# Proving an inequality

1. Feb 13, 2012

### grissom1988

Hello to everyone. This is my first time here so I hope I will not cause any unwanted trouble.

Straight to the problem. I have one inequality for which I would like to prove, but I do not know how. The inequality has the following form:-

(1+a)q < q/(1-a), where a < 1 and q can be any positive real number.

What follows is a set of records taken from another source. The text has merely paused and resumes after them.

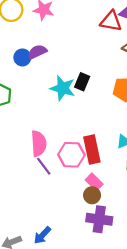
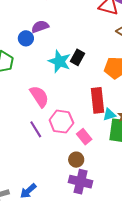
blue circle: (22, 57) -> (26, 38), moved
pink semicircle: (39, 143) -> (39, 96), moved, turned -35
red rectangle: (92, 149) -> (97, 100), moved
pink rectangle: (94, 182) -> (84, 137), moved

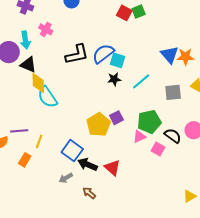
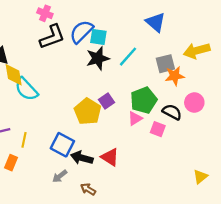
pink cross: (46, 29) -> (45, 13), moved
orange star: (185, 57) -> (175, 76), moved
black star: (114, 79) -> (98, 58), size x1.5

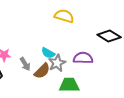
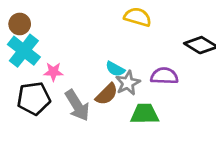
gray arrow: (25, 64) -> (77, 105), moved, size x1.6

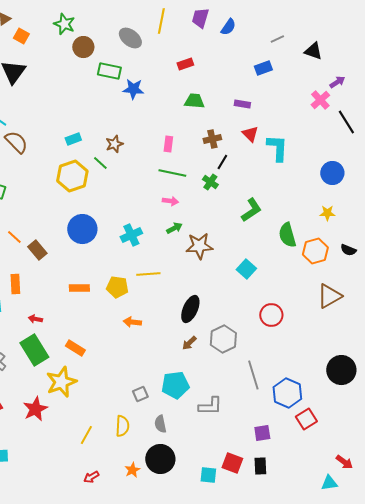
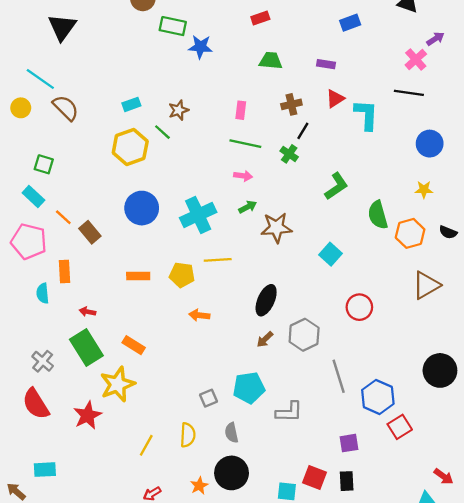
black line: (346, 122) -> (409, 93), moved, turned -50
red triangle: (250, 134) -> (335, 99), turned 42
cyan cross: (131, 235) -> (198, 215), size x1.4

Can someone hint me the direction to prove this? So far, I tried to tackle the inequality by substituting a with different real number smaller than 1, and there is no discrepancy to the inequality.

2. Feb 13, 2012

### SammyS

Staff Emeritus
If a < 1, then 1-a > 0, in other words 1-a is positive, so you can multiply both sides of the inequality by 1-a.

3. Feb 13, 2012

### Ray Vickson

Do you really need to keep the 'q'? In other words, as long as q > 0 can you just replace it by q = 1 and still have a true inequality?

RGV

4. Feb 14, 2012

### grissom1988

I am sorry because I did not put any solid calculation to my question. However, I found a solution to the inequality:-

Originally,

q = q

If I introduce (1-a^2) at the LHS,

(1-a^2)q < q, since a < 1

Also, (1-a^2) = (1+a)(1-a),

Hence (1+a)q < q/(1-a)

Is that a solid proof?

P/s: The q is an important quantity which cannot be deleted. Sorry that I did not mention it earlier.

5. Feb 14, 2012

### Ray Vickson

You are getting the idea, but the proof still has holes. Here is why. You start with the statement you want to prove, then introduce some manipulations and end up with another statement that you know to be true. In other words, logically you have (Result) implies (some true statement). What you really need to do is go the other way: (some true statement) implies (Result). This is important, because it is possible to have a false statement imply a true one.

Also: your statement that it is important to keep q is wrong. For example, if q = 7 we want to show that 7(1+a) < 7/(1-a). Would it then not also be true that 5(1+a) < 5/(1-a), or 0.001(1+a) < 0.001/(1-a), or 1(1+a) < 1/(1-a)? Do you really think that the exact value of q contributes to the truth of the inequality? Of course, q must be positive.